Belarusian Red Notice Abuses Raises Questions for INTERPOL

By, Dr. Ted R. Bromund

European news outlets report that Karyna Zdanevich-Spykhalska, a dual national of Belarus and Poland, has been released by an appeals court in Brescia, Italy, after being arrested at the Orio al Serio airport on February 1, 2026, as the result of a Red Notice published by INTERPOL at the request of Belarus. The underlying arrest warrant was reported issued by the Deputy Prosecutor of Brest, a city in southwest Belarus, in 2021.

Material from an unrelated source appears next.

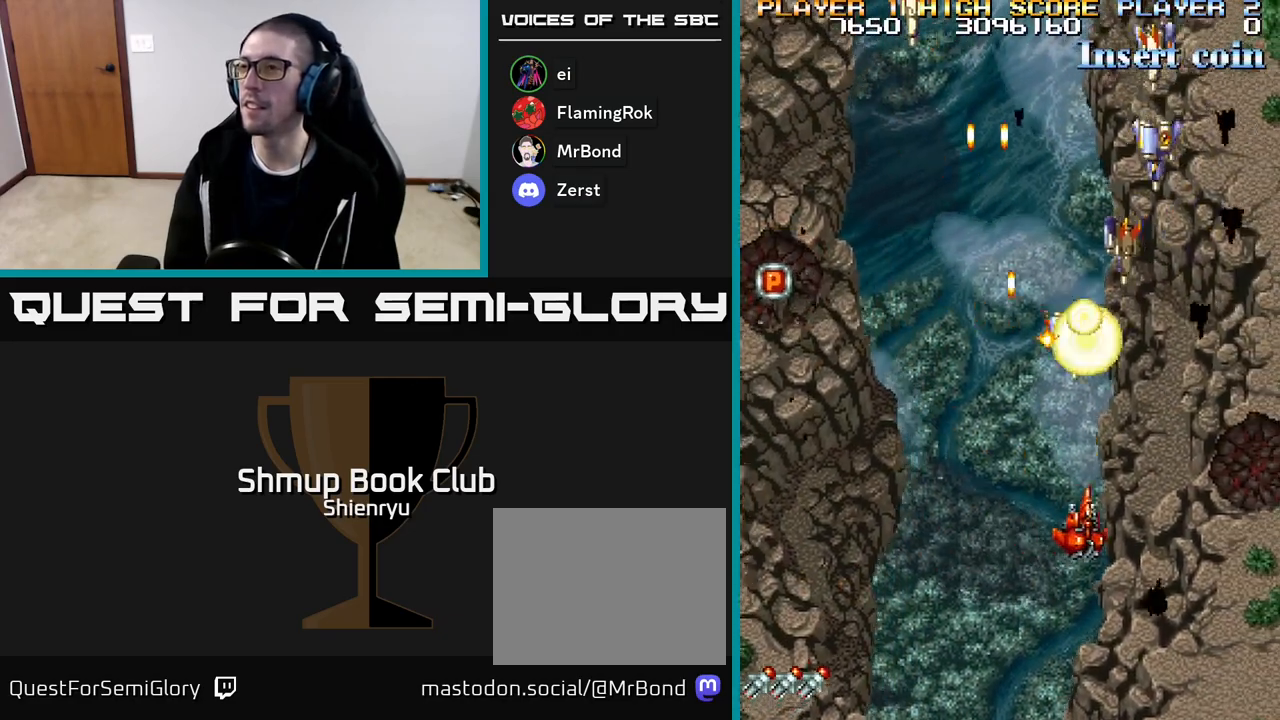
{"buttons": ["R2", "DPAD_DOWN", "DPAD_LEFT"], "events": [[367, "DPAD_DOWN", "down"], [417, "DPAD_RIGHT", "up"], [433, "DPAD_LEFT", "down"]]}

The arrest warrant, and the resulting Red Notice, was almost certainly an act of political retaliation. Zdanevich-Spykhalska believes that the Belarusian authorities were likely persecuting her for her participation in protests near the Belarusian embassy in Warsaw, as the arrest warrant was issued immediately after those protests, and that she may have been identified through photographs on social media.

Zdanevich-Spykhalska faced the possibility that she would be extradited to Belarus. Zdanevich-Spykhalska undoubtedly benefitted from being accompanied by former Polish Vice-Consul in Milan, Ewa Adamczyk, from the representation provided by Italian lawyer Piero Parzani, and from an expert witness statement from lawyers from the office of Sviatlana Tsikhanouskaya, Belarus’s opposition leader, who testified that she would face “torture, inhuman or degrading treatment, and persecution for her political views” if returned to Belarus. Even the Italian prosecutor’s office opposed Zdanevich-Spykhalska’s extradition. Well done to all of them.

In the circumstances, it is no surprise – but still commendable – that the Italian judges rejected Belarus’s extradition request. The arrest highlights the fact that, as Italian lawyer Nicola Canestrini has observed, in Italy “Interpol Red Notice, in itself, legitimizes pre-trial detention, in anticipation of a formal extradition request.” In other words, Italy detains solely on the strength of a Red Notice. This risky practice is common in civil law countries. Couple this with the screening that Italy – like many countries – carries out on arriving air passengers, and the risks of traveling with an active Red Notice are obvious.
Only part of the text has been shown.